ChocAuVin · 12/09/2019 16:32

What @AtillaTheMeerkat said.

DowntonCrabby · 12/09/2019 16:54

From everything you’ve said he’s abusive with a huge anger management issue.

I think you’d be doing yourself and your boys a huge disservice to try and recover things.

FineWordsForAPorcupine · 13/09/2019 07:41

No, you should not give him another chance, not right now.

If you really want to, tell yourself that you will reassess the relationship in a year - if he moves out, engages with therapy, confronts his drinking, co parents amicably and reliably, and treats you with respect, then MAYBE you can consider getting back together.

But he is violent, abusive and so unreasonable that his OWN PARENTS won't let him stay with them - there is no way on earth that you should have to put up with this.

So what can you do to facilitate his exit from your life?

  • check out what benefits and support you would be entitled to as a single parent
  • what is your housing situation?
  • how do you think it would go if you just told him to leave? Do you think he would get violent?
  • Can you move out and stay with someone for a while? Sometimes it's a cleaner break for you to leave and sort out a new flat, rather than attempt to keep him out of a place which he regards as "his".

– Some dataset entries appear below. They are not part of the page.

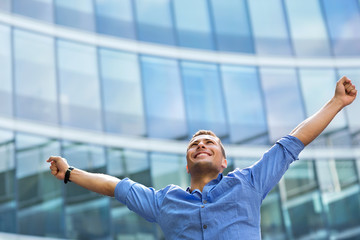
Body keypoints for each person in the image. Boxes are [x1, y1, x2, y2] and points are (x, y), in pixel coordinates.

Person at [47, 76, 357, 239]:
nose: (201, 145)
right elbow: (114, 186)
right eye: (195, 144)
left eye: (210, 142)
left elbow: (293, 141)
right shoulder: (165, 202)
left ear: (224, 161)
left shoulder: (247, 183)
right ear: (187, 164)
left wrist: (337, 102)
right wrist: (69, 173)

Good luck, OP. You can do this.

ByeByeMissAmericanPie · 13/09/2019 07:49

I think it’s very telling that his parents won’t have him back home. It speaks volumes.

I agree with some of the others. Give him a year on his own to get his act together and then make a decision. And meanwhile put yourself and DCs first.

pisspants · 13/09/2019 07:56

op it sounds like he is abusive and I would think that if you forgive this thing it will be even worse next time, and the physical stuff will probably escalate too.
I know it is really hard and you feel sorry for him but I think he needs to know you're serious.